Griswold initiates 'triad' to protect senior citizens
By Janice Steinhagen - Staff Writer
Griswold - posted Fri., Jun. 28, 2013
In an effort to help local senior citizens avoid being victimized by scam artists, town and state officials have teamed with law enforcement and businesses to create a “triad” of prevention and protection. The new program was unveiled at a June 27 public meeting at the VFW Post 10004, attended by Assistant State Attorney General Phillip Rosario, as well as nearly 100 local older residents and community leaders.
Seniors are especially vulnerable to scam artists, said state Rep. Steven Mikutel (D-45). “They figure you have more money,” he said. “These are real predators who want to take your money away.” He told of a constituent who contacted him after “winning” the so-called "Spanish Lottery," wanting to check if it was legitimate. The resident was told that he had to provide a bank account number so the “winnings” could be deposited. “It took all I could possibly do to dissuade him,” said Mikutel. “I said, ‘It’s a fraud. You’re being set up.’”
A triad community uses a three-pronged approach involving law enforcement, local businesses and seniors themselves in learning how to avoid scams, educating others about them, and reporting when they happen, explained Crime Prevention Specialist Angela DeLeon of People’s United Bank. The concept originated more than 20 years ago in Virginia and has proven successful in Bridgeport, Conn., as well as in other communities, she said.
Besides their sizeable savings, seniors are an attractive target for identity thieves and other scammers because they came of age in a society where “your handshake was your word,” and thus tend to be more trusting of strangers, Rosario said. They may also be unfamiliar with financial issues because a spouse took care of those matters. In addition, as people age, they tend to grow isolated from their support system, he said.

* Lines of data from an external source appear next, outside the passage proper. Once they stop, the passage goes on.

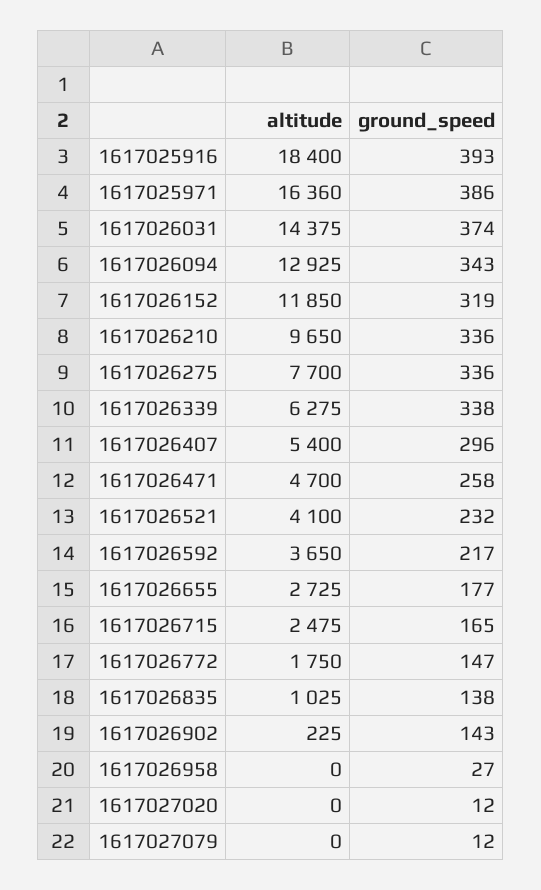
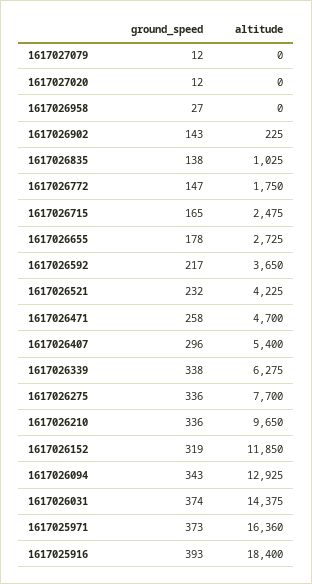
  {
    "altitude": {
      "1617025916": 18400,
      "1617025971": 16360,
      "1617026031": 14375,
      "1617026094": 12925,
      "1617026152": 11850,
      "1617026210": 9650,
      "1617026275": 7700,
      "1617026339": 6275,
      "1617026407": 5400,
      "1617026471": 4700,
-     "1617026521": 4100,
+     "1617026521": 4225,
      "1617026592": 3650,
      "1617026655": 2725,
      "1617026715": 2475,
      "1617026772": 1750,
      "1617026835": 1025,
      "1617026902": 225,
      "1617026958": 0,
      "1617027020": 0,
      "1617027079": 0
    },
    "ground_speed": {
      "1617025916": 393,
-     "1617025971": 386,
+     "1617025971": 373,
      "1617026031": 374,
      "1617026094": 343,
      "1617026152": 319,
      "1617026210": 336,
      "1617026275": 336,
      "1617026339": 338,
      "1617026407": 296,
      "1617026471": 258,
      "1617026521": 232,
      "1617026592": 217,
-     "1617026655": 177,
+     "1617026655": 178,
      "1617026715": 165,
      "1617026772": 147,
      "1617026835": 138,
      "1617026902": 143,
      "1617026958": 27,
      "1617027020": 12,
      "1617027079": 12
    }
  }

Griswold senior Kathy Londe said that she thought the triad was a great idea. She herself was nearly the victim of identity theft during a vacation, when a cashier secretly used a hand-held scanner to swipe her credit card number. When Londe tried to use the card herself later, it was blocked, and her credit card company explained that someone else had tried to use it but didn’t know the answers to her security questions. “It was scary,” she said. “All they have to do is aim the scanner.”

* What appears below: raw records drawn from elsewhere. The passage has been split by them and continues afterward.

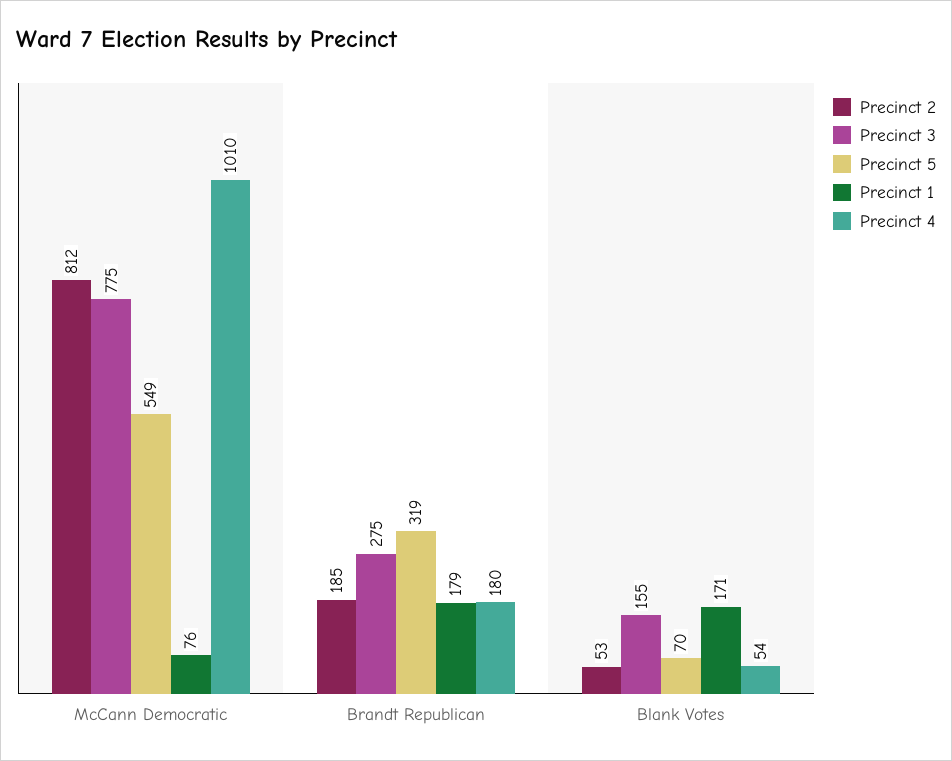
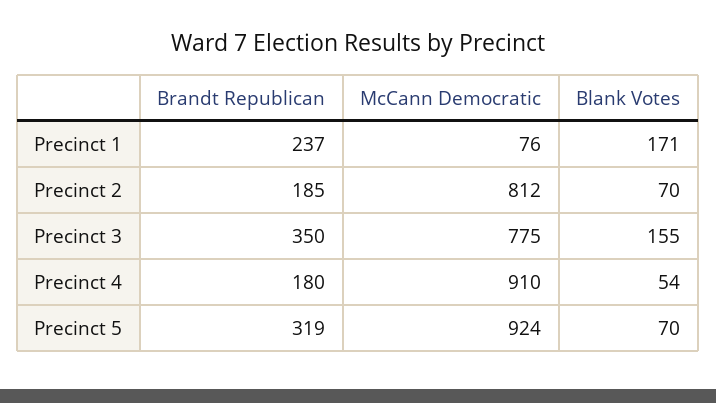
  {
    "Precinct 2": {
      "McCann Democratic": 812,
      "Brandt Republican": 185,
-     "Blank Votes": 53
+     "Blank Votes": 70
    },
    "Precinct 3": {
      "McCann Democratic": 775,
-     "Brandt Republican": 275,
+     "Brandt Republican": 350,
      "Blank Votes": 155
    },
    "Precinct 5": {
-     "McCann Democratic": 549,
+     "McCann Democratic": 924,
      "Brandt Republican": 319,
      "Blank Votes": 70
    },
    "Precinct 1": {
      "McCann Democratic": 76,
-     "Brandt Republican": 179,
+     "Brandt Republican": 237,
      "Blank Votes": 171
    },
    "Precinct 4": {
-     "McCann Democratic": 1010,
+     "McCann Democratic": 910,
      "Brandt Republican": 180,
      "Blank Votes": 54
    }
  }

Other scams involve phone calls from someone claiming to be a grandchild, saying they are overseas or in jail and need money. The caller will often say, “don’t tell mom or dad.”
“Anything they tell you you’ve got to keep secret is a big red flag,” said Rosario.
Rosario reminded seniors, “If something sounds too good to be true, it probably is. Guard your personal information. Treat it like it’s cash.” Don’t carry your Social Security card on your person, and don’t give out personal information, like Social Security or bank account numbers, over the phone. Check your bank and credit card statements for discrepancies so they can be caught early. Never wire money to someone unless you are positive you know who it is.
As a first project, the triad is adopting a “yellow dot” program set to be implemented in September, said Falck. Local seniors will be able to receive a yellow sticker and an accompanying folder, to be kept in their car’s glove box. The folder will provide such important information as name, address, medications, and whether the senior is a care-giver for someone else or for a pet. This information, while not sensitive, will help first responders to a medical or other emergency, and the yellow dot serves to alert them that the information is readily available in case of emergency, she said.
Resident State Trooper Jason McCarthy, Senior Center Director Tina Falck and Diane Kent of People’s United Bank took turns lighting three candles, and then signed a triad agreement, along with Rosario, Todd Babbitt of the Griswold Fire Department and First Selectman Philip Anthony.